WHAT YOU ARE ASKED TO DO: Filter this data down to the lines that hold "wrist", and copy them.

"""

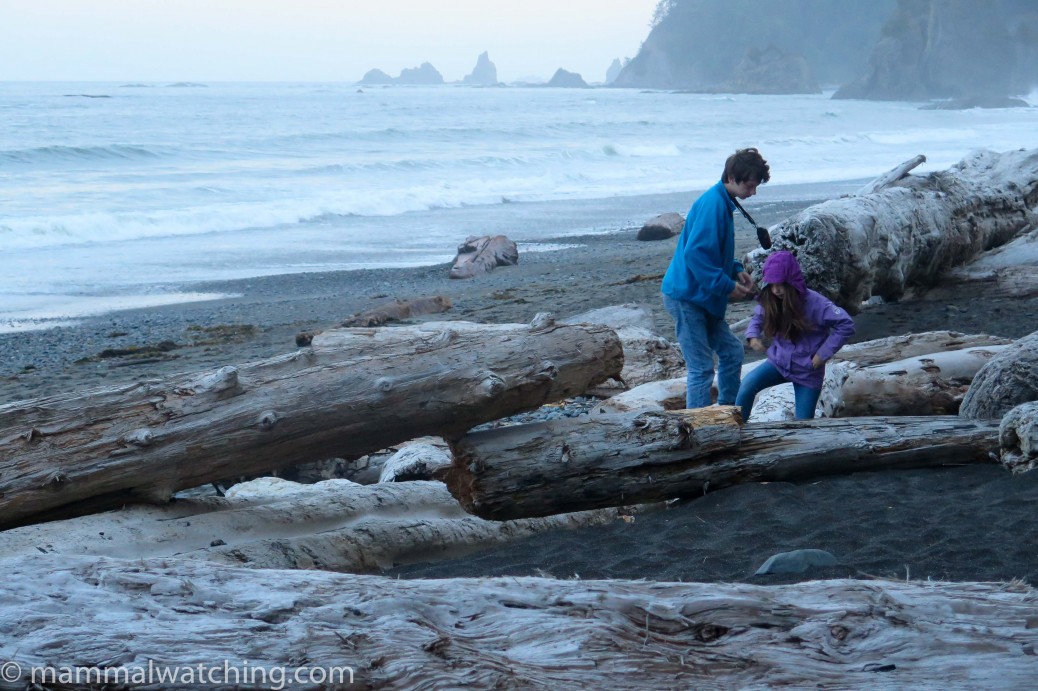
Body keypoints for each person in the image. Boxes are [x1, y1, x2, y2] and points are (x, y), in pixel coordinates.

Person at [662, 147, 770, 409]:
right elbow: (696, 255)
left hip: (703, 296)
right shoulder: (713, 204)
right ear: (732, 177)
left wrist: (735, 270)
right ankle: (697, 428)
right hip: (687, 297)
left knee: (732, 352)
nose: (753, 192)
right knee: (700, 368)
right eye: (750, 186)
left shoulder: (723, 201)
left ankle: (727, 412)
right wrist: (726, 286)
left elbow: (714, 251)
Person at [735, 250, 855, 422]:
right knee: (747, 384)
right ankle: (737, 429)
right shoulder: (771, 298)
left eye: (781, 284)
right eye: (772, 284)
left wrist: (822, 355)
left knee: (803, 425)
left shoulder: (816, 303)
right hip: (778, 362)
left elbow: (846, 324)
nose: (776, 290)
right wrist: (753, 335)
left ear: (792, 281)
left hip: (808, 372)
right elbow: (758, 317)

"""

OUTPUT OF THE TASK:
left wrist: (735, 270)
right wrist: (726, 286)
left wrist: (822, 355)
right wrist: (753, 335)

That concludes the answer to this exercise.